■ Passage for review ■
The opinion of the court was delivered by: Pratter, J.



Cynthia Davis brings this lawsuit against the City and County of Philadelphia, the Ritz-Carlton Company, the Ritz-Carlton Philadelphia, and Marriott International for damages related to a trip and fall incident on a sidewalk outside of the Ritz-Carlton Hotel in Philadelphia. The sole federal claim in this case is a 42 U.S.C. § 1983 claim against the City, which the City has moved to dismiss. The Court grants the City's motion and dismisses Ms. Davis's § 1983 claim. Because there is no diversity of citizenship,*fn1 the Court will decline to exercise supplemental jurisdiction over the remaining state claims in the absence of any federal claim.*fn2


According to Ms. Davis's Amended Complaint, which the Court accepts as true for the purposes of this memorandum, on July 11, 2011, Ms. Davis tripped and fell while walking on a sidewalk next to the Ritz-Carlton Hotel in Philadelphia allegedly due to the sidewalk's dangerous cracked condition. As a result of her fall, she suffered various injuries. She also alleges that the City engaged in "illegal favoritism" by instituting a custom or policy of failing to insure that the Corporate Defendants properly maintained their sidewalks and failing to issue any citations to the Corporate Defendants for the condition of the sidewalks.

■ Dataset entries ■

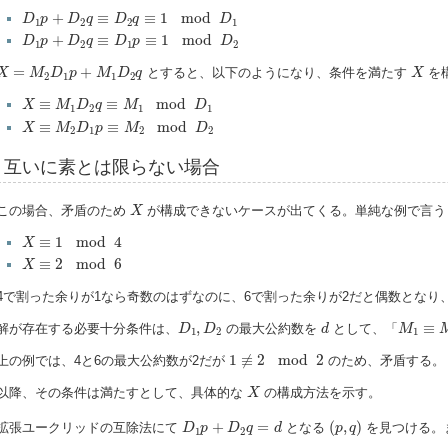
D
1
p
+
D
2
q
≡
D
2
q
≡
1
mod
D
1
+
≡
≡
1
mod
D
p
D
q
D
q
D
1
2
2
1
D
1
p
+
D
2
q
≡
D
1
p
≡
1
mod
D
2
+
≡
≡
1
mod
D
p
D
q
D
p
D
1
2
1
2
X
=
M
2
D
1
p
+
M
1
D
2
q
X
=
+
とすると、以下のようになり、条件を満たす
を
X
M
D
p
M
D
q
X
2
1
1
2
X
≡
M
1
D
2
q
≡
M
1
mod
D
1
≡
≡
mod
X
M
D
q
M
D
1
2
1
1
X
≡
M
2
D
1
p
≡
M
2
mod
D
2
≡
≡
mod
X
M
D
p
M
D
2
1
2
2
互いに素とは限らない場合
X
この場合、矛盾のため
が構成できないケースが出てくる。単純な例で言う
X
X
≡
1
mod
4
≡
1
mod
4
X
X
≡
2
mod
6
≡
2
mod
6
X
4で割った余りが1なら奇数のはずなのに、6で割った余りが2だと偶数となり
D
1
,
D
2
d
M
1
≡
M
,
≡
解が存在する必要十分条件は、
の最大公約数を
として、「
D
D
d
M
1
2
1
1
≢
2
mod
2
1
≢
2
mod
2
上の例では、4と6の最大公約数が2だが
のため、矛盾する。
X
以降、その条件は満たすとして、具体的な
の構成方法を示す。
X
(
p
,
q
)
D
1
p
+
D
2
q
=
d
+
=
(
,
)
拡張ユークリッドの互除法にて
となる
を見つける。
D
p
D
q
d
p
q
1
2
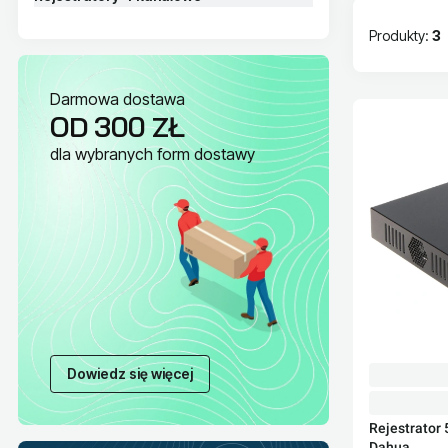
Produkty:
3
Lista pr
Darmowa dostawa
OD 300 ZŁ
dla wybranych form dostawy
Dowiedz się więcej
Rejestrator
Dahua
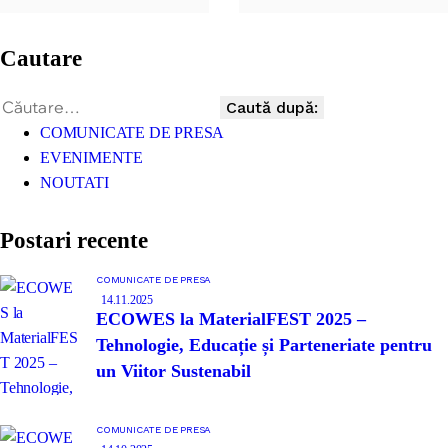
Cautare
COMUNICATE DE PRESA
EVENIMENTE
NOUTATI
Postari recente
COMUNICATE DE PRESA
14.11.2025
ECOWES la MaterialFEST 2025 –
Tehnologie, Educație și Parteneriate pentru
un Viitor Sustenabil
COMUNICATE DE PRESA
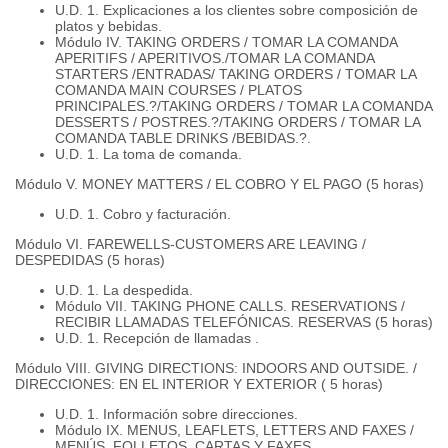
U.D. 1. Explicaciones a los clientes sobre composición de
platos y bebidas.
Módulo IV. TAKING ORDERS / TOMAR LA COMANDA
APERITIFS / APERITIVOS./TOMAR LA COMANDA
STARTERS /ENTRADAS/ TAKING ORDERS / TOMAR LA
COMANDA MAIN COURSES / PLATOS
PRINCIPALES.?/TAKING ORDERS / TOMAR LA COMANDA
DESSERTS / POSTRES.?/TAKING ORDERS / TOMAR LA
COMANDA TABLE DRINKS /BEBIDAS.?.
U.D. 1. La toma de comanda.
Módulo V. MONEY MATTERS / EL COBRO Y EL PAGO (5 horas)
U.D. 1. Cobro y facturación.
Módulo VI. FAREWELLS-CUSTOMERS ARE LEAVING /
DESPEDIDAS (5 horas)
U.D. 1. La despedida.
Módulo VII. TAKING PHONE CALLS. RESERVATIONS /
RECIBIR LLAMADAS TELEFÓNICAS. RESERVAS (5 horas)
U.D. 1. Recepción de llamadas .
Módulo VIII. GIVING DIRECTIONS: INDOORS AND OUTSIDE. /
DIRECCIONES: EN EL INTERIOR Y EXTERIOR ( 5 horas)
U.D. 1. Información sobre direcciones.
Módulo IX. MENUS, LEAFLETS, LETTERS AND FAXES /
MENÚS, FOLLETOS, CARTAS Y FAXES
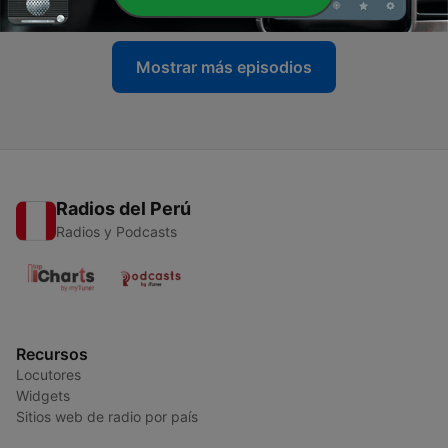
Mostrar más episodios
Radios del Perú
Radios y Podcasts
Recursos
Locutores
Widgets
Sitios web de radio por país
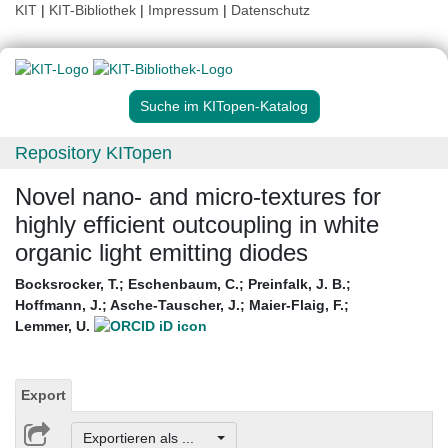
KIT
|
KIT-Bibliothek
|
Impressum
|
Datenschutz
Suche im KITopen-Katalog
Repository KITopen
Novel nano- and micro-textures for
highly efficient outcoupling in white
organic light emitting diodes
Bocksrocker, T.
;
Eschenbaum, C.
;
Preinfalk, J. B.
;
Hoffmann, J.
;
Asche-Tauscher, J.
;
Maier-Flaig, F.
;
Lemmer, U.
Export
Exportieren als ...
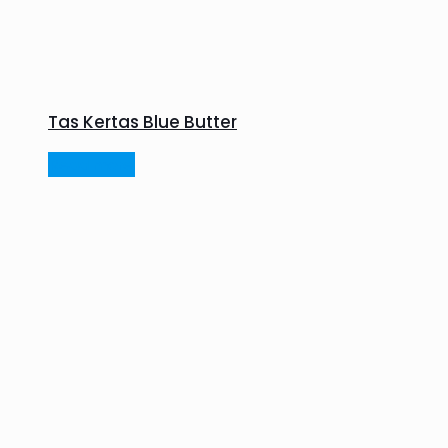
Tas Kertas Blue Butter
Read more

■ What you will do ■
1 – Return the lines of the listing word for word, beginning at the line that has "U.D. 1. Explicaciones" and stopping after the final line of the listing. Leave the pictures out of your answer.
2 – Write the next part of the court opinion on the sidewalk fall, picking up after its last sentence.

■ Answers for each item ■
1 –
U.D. 1. Explicaciones a los clientes sobre composición de
platos y bebidas.
Módulo IV. TAKING ORDERS / TOMAR LA COMANDA
APERITIFS / APERITIVOS./TOMAR LA COMANDA
STARTERS /ENTRADAS/ TAKING ORDERS / TOMAR LA
COMANDA MAIN COURSES / PLATOS
PRINCIPALES.?/TAKING ORDERS / TOMAR LA COMANDA
DESSERTS / POSTRES.?/TAKING ORDERS / TOMAR LA
COMANDA TABLE DRINKS /BEBIDAS.?.
U.D. 1. La toma de comanda.
Módulo V. MONEY MATTERS / EL COBRO Y EL PAGO (5 horas)
U.D. 1. Cobro y facturación.
Módulo VI. FAREWELLS-CUSTOMERS ARE LEAVING /
DESPEDIDAS (5 horas)
U.D. 1. La despedida.
Módulo VII. TAKING PHONE CALLS. RESERVATIONS /
RECIBIR LLAMADAS TELEFÓNICAS. RESERVAS (5 horas)
U.D. 1. Recepción de llamadas .
Módulo VIII. GIVING DIRECTIONS: INDOORS AND OUTSIDE. /
DIRECCIONES: EN EL INTERIOR Y EXTERIOR ( 5 horas)
U.D. 1. Información sobre direcciones.
Módulo IX. MENUS, LEAFLETS, LETTERS AND FAXES /
MENÚS, FOLLETOS, CARTAS Y FAXES
Mostrar más episodios
Radios del Perú
Radios y Podcasts
Recursos
Locutores
Widgets
Sitios web de radio por país
KIT
|
KIT-Bibliothek
|
Impressum
|
Datenschutz
Suche im KITopen-Katalog
Repository KITopen
Novel nano- and micro-textures for
highly efficient outcoupling in white
organic light emitting diodes
Bocksrocker, T.
;
Eschenbaum, C.
;
Preinfalk, J. B.
;
Hoffmann, J.
;
Asche-Tauscher, J.
;
Maier-Flaig, F.
;
Lemmer, U.
Export
Exportieren als ...
Tas Kertas Blue Butter
Read more

2 –
Ms. Davis's Amended Complaint contains one federal claim against the City, a § 1983 Monell claim alleging a violation of her Fourteenth Amendment due process rights, and several state claims against both the City and the Corporate Defendants, including negligence, bad faith insurance claims, and intentional infliction of emotional distress.


A Rule 12(b)(6) motion to dismiss tests the sufficiency of a complaint. Although Rule 8 of the Federal Rules of Civil Procedure requires only "a short and plain statement of the claim showing that the pleader is entitled to relief," Fed.R.Civ.P. 8(a)(2), in order to "give the defendant fair notice of what the ... claim is and the grounds upon which it rests," Bell Atl. Corp. v. Twombly, 550 U.S. 544, 555 (2007) (citations and quotations omitted) (alteration in original), the plaintiff must provide "more than labels and conclusions, and a formulaic recitation of the elements of a cause of action will not do." Id. (citation omitted).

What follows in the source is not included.